Art Institute of Chicago, Chicago, USA
Art Institute of Chicago, Chicago, USA. Photo by Liza Rusalskaya on Unsplash

If you’re an art lover visiting Chicago, the Art Institute of Chicago should be the first place on your bucket list. It’s home to more iconic works of art than we can count, and these five alone make it worth the visit.

A Sunday Afternoon on the Island of La Grande Jatte (Georges Seurat)

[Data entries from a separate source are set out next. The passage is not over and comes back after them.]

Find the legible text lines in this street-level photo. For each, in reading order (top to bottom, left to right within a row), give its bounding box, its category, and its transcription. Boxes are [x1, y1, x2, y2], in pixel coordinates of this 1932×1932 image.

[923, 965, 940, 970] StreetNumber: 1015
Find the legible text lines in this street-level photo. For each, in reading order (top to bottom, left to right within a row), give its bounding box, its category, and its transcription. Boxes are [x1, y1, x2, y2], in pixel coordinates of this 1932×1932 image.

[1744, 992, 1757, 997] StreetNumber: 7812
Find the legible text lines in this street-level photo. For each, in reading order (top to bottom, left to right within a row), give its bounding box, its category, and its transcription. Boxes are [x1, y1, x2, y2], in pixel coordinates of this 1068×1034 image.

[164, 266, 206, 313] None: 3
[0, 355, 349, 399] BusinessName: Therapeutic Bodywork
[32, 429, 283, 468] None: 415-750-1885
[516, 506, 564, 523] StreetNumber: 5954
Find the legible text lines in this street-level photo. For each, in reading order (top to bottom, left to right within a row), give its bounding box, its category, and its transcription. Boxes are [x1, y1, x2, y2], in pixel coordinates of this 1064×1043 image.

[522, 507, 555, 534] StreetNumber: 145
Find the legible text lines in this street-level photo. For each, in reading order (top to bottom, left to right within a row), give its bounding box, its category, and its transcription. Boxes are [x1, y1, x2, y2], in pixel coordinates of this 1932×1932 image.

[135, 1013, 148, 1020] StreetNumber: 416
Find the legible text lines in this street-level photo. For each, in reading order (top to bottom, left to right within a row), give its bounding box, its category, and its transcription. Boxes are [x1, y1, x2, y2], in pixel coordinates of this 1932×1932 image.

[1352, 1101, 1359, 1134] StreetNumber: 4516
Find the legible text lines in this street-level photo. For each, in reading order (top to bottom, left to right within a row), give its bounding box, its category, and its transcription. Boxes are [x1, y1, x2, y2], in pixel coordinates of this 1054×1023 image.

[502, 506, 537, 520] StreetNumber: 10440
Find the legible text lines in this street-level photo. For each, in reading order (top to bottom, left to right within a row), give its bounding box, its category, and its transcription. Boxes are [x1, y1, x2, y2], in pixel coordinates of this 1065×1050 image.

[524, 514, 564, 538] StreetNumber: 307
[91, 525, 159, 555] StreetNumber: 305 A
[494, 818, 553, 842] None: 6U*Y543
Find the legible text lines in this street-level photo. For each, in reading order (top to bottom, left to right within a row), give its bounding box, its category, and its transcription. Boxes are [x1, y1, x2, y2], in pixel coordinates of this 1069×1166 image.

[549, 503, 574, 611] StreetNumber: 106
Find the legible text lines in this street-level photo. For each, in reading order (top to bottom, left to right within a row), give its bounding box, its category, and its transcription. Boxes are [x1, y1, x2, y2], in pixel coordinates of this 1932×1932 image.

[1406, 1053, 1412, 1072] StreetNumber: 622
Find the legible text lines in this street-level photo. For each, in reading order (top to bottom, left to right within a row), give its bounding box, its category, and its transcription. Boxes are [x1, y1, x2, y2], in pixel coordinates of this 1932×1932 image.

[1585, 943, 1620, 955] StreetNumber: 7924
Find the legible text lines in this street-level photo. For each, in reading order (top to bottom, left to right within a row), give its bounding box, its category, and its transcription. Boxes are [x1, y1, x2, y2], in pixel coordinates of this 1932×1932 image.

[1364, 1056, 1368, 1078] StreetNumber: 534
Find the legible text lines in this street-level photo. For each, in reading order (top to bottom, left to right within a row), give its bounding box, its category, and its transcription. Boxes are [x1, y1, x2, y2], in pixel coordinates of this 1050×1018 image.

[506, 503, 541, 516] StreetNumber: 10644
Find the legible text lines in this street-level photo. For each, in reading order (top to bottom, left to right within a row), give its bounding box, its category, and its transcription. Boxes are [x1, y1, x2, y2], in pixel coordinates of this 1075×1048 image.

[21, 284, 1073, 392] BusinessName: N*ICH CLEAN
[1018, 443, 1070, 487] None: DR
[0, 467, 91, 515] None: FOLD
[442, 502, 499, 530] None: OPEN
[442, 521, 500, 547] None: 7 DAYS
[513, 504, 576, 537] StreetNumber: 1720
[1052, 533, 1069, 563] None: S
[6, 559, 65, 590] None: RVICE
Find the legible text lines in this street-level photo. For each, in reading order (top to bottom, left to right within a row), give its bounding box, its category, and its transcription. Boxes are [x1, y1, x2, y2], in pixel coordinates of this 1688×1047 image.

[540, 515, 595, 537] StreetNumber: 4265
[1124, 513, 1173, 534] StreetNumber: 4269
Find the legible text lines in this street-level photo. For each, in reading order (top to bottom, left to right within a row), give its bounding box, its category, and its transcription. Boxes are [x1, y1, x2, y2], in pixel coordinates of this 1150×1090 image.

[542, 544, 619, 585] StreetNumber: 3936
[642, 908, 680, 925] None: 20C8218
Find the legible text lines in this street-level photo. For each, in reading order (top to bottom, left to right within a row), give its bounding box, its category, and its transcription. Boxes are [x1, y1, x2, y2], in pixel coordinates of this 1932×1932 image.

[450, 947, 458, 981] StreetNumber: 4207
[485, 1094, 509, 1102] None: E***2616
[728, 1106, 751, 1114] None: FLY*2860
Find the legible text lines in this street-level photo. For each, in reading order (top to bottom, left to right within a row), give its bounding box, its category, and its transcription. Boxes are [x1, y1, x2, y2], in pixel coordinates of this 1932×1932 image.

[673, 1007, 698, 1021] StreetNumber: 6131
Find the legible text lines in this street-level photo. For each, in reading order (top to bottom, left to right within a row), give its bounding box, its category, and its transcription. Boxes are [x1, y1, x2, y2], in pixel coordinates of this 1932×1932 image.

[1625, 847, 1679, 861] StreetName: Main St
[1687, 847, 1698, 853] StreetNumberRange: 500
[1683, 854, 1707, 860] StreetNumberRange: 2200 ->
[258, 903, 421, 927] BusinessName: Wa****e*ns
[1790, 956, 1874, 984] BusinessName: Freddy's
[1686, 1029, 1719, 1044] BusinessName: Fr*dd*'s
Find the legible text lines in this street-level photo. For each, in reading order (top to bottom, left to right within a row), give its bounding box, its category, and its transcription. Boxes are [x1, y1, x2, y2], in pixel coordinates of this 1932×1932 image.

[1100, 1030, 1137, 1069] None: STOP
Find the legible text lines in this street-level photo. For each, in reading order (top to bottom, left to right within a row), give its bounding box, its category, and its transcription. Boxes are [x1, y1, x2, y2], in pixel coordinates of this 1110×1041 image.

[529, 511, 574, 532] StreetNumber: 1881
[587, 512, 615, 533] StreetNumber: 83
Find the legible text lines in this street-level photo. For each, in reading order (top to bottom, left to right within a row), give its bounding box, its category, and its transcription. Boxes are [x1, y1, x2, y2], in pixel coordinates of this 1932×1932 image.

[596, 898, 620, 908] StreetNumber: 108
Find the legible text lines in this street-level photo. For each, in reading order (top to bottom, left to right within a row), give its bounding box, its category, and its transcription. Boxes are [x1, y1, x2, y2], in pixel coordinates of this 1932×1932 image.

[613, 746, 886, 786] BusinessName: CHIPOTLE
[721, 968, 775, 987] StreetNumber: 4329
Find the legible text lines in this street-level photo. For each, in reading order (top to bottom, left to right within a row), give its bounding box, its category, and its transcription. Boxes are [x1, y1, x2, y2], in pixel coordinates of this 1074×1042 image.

This neo-impressionist painting shows a group of Parisians enjoying an idyllic day at a park on the banks of the River Seine, and it went down in history as Georges Seurat’s magnum opus.

The Great Wave off Kanagawa (Hokusai)

It’s believed that around 100 copies of Hokusai’s woodblock print The Great Wave off Kanagawa survived to this day, and the Art Institute of Chicago holds one of them.

Self-Portrait, 1887 (Van Gogh)

Van Gogh painted many self-portraits over the years, most of them housed in Van Gogh Museum in Amsterdam, but one of the most iconic ones can be found in Chicago.

Water Lilies (Claude Monet)

Claude Monet created around 250 oil paintings in his renewed series Water Lilies, now scattered all around the globe, and one of them can be found in the Art Institute of Chicago.

American Gothic (Grant Wood)

Grant Wood’s iconic painting is one of the most recognizable images of 20th-century American art and it’s only fitting for it to be housed in one of America’s leading art museums.